◆ **Problem to work on**
Convert every line of the data below into a Markdown table with the columns Row and Line, numbering the rows and skipping blank lines. Leave the pictures out of the table.

◆ **Stored data**
--- --- ---

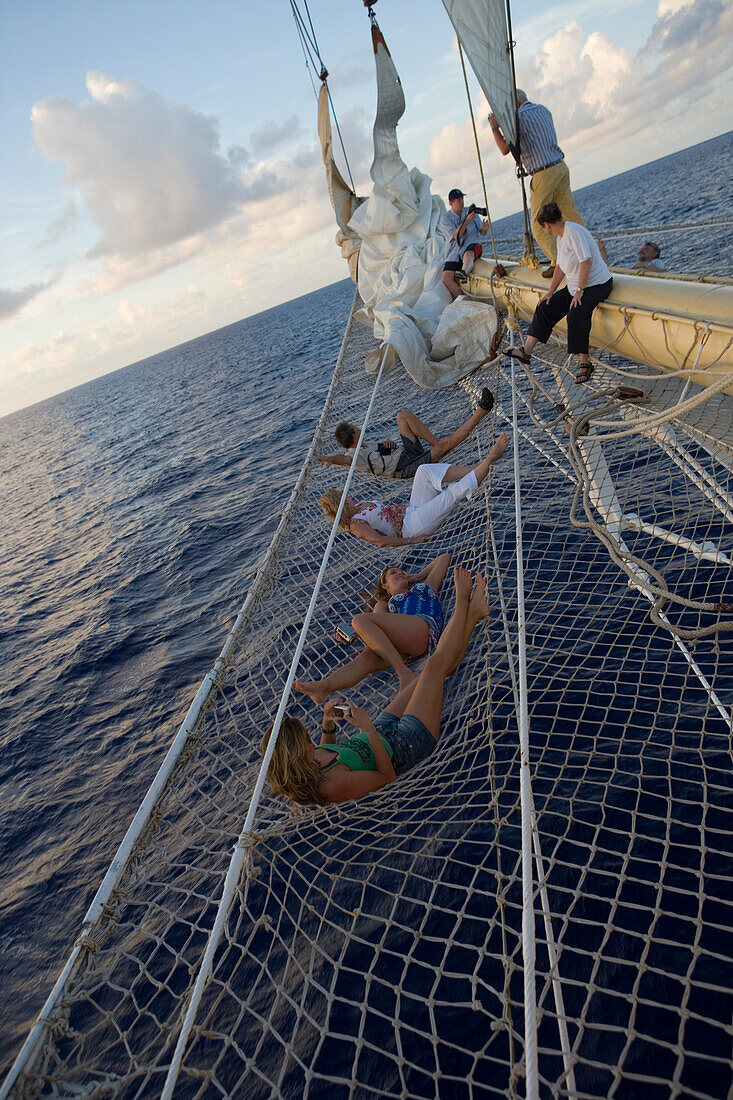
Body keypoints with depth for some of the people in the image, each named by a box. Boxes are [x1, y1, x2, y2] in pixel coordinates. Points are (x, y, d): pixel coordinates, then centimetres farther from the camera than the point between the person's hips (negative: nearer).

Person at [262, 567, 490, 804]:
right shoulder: (332, 784, -37)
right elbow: (388, 776, -28)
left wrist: (327, 725, -9)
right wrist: (369, 729, -37)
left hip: (383, 732, 7)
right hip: (407, 742, -7)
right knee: (435, 665, -5)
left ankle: (472, 615, 25)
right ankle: (462, 603, 16)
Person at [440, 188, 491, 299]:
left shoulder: (471, 211, 11)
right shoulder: (445, 217, 2)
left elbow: (482, 233, 16)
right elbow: (455, 235, -12)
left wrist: (484, 229, -9)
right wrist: (467, 220, -22)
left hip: (471, 246, 0)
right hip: (454, 253, 0)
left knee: (468, 254, -39)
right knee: (446, 277, -24)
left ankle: (464, 272, -66)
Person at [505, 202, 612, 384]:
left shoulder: (573, 232, -19)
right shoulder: (561, 236, 12)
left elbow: (586, 261, -26)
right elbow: (560, 267, 18)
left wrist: (579, 291, -24)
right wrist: (550, 292, 12)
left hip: (597, 284, -10)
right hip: (575, 287, 10)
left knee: (575, 316, -32)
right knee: (545, 308, 5)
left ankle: (585, 363, -22)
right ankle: (526, 352, 7)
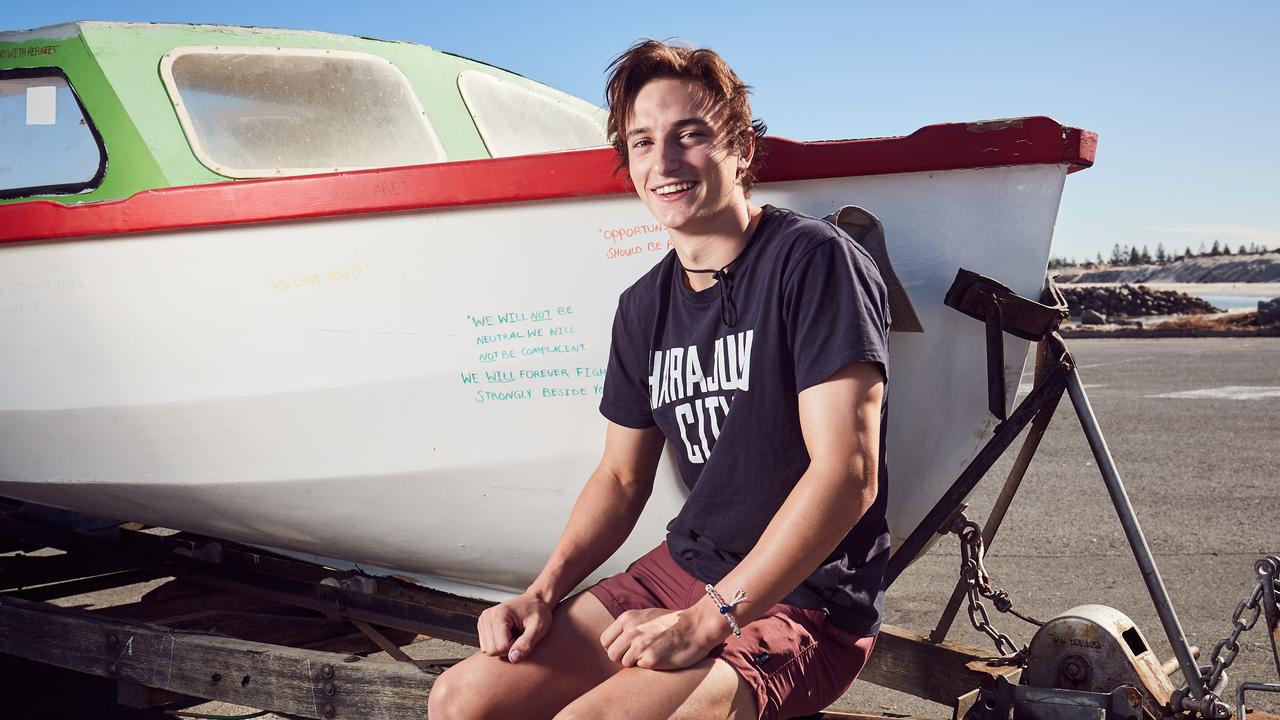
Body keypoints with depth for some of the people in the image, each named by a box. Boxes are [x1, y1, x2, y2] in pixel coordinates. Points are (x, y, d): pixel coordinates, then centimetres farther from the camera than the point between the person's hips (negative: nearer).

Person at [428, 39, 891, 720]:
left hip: (805, 604, -6)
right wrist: (544, 592, -1)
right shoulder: (643, 307, 9)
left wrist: (705, 622, -21)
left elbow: (848, 474, -20)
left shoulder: (814, 260, -14)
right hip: (680, 568, 7)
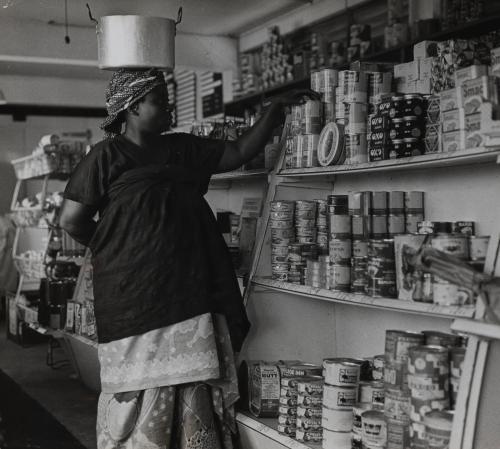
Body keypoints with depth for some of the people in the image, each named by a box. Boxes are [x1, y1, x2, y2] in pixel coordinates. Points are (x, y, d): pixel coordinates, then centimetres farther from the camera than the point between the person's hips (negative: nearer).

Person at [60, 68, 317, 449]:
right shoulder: (107, 156, -3)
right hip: (136, 300, -5)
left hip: (189, 297, 5)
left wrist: (276, 110, 6)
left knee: (194, 400, 7)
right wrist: (115, 249, 5)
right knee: (142, 400, 0)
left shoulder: (184, 150, 14)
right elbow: (72, 220, -3)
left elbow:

--- --- ---

◆ **Written response**
| Row | Line |
|---|---|
| 1 | Body keypoints with depth for some of the people in the image, each named by a box. Boxes are [x1, y1, x2, y2] in pixel coordinates. Points are (x, y, d): pixel coordinates, then centimetres farther from the camera than the point between the person's hips (negative: nearer). |
| 2 | Person at [262, 567, 490, 804]: |
| 3 | right shoulder: (332, 784, -37) |
| 4 | right elbow: (388, 776, -28) |
| 5 | left wrist: (327, 725, -9) |
| 6 | right wrist: (369, 729, -37) |
| 7 | left hip: (383, 732, 7) |
| 8 | right hip: (407, 742, -7) |
| 9 | right knee: (435, 665, -5) |
| 10 | left ankle: (472, 615, 25) |
| 11 | right ankle: (462, 603, 16) |
| 12 | Person at [440, 188, 491, 299]: |
| 13 | left shoulder: (471, 211, 11) |
| 14 | right shoulder: (445, 217, 2) |
| 15 | left elbow: (482, 233, 16) |
| 16 | right elbow: (455, 235, -12) |
| 17 | left wrist: (484, 229, -9) |
| 18 | right wrist: (467, 220, -22) |
| 19 | left hip: (471, 246, 0) |
| 20 | right hip: (454, 253, 0) |
| 21 | left knee: (468, 254, -39) |
| 22 | right knee: (446, 277, -24) |
| 23 | left ankle: (464, 272, -66) |
| 24 | Person at [505, 202, 612, 384]: |
| 25 | left shoulder: (573, 232, -19) |
| 26 | right shoulder: (561, 236, 12) |
| 27 | left elbow: (586, 261, -26) |
| 28 | right elbow: (560, 267, 18) |
| 29 | left wrist: (579, 291, -24) |
| 30 | right wrist: (550, 292, 12) |
| 31 | left hip: (597, 284, -10) |
| 32 | right hip: (575, 287, 10) |
| 33 | left knee: (575, 316, -32) |
| 34 | right knee: (545, 308, 5) |
| 35 | left ankle: (585, 363, -22) |
| 36 | right ankle: (526, 352, 7) |
| 37 | Body keypoints with depth for some of the people in the image, each named by a box. Boxes are [x1, y1, x2, y2] in pixel coordinates. Points are (x, y, d): pixel coordinates, then centimetres farther from the camera than the point between the person's hips (negative: nearer). |
| 38 | Person at [428, 39, 891, 720]: |
| 39 | left hip: (805, 604, -6) |
| 40 | right wrist: (544, 592, -1) |
| 41 | right shoulder: (643, 307, 9) |
| 42 | left wrist: (705, 622, -21) |
| 43 | left elbow: (848, 474, -20) |
| 44 | left shoulder: (814, 260, -14) |
| 45 | right hip: (680, 568, 7) |
| 46 | Body keypoints with depth for some of the people in the image, each named by a box. Boxes are [x1, y1, x2, y2] in pixel coordinates. Points are (x, y, d): pixel coordinates, then centimetres farther from the camera than the point between the person's hips (negative: nearer). |
| 47 | Person at [60, 68, 317, 449]: |
| 48 | right shoulder: (107, 156, -3) |
| 49 | right hip: (136, 300, -5) |
| 50 | left hip: (189, 297, 5) |
| 51 | left wrist: (276, 110, 6) |
| 52 | left knee: (194, 400, 7) |
| 53 | right wrist: (115, 249, 5) |
| 54 | right knee: (142, 400, 0) |
| 55 | left shoulder: (184, 150, 14) |
| 56 | right elbow: (72, 220, -3) |
| 57 | left elbow: |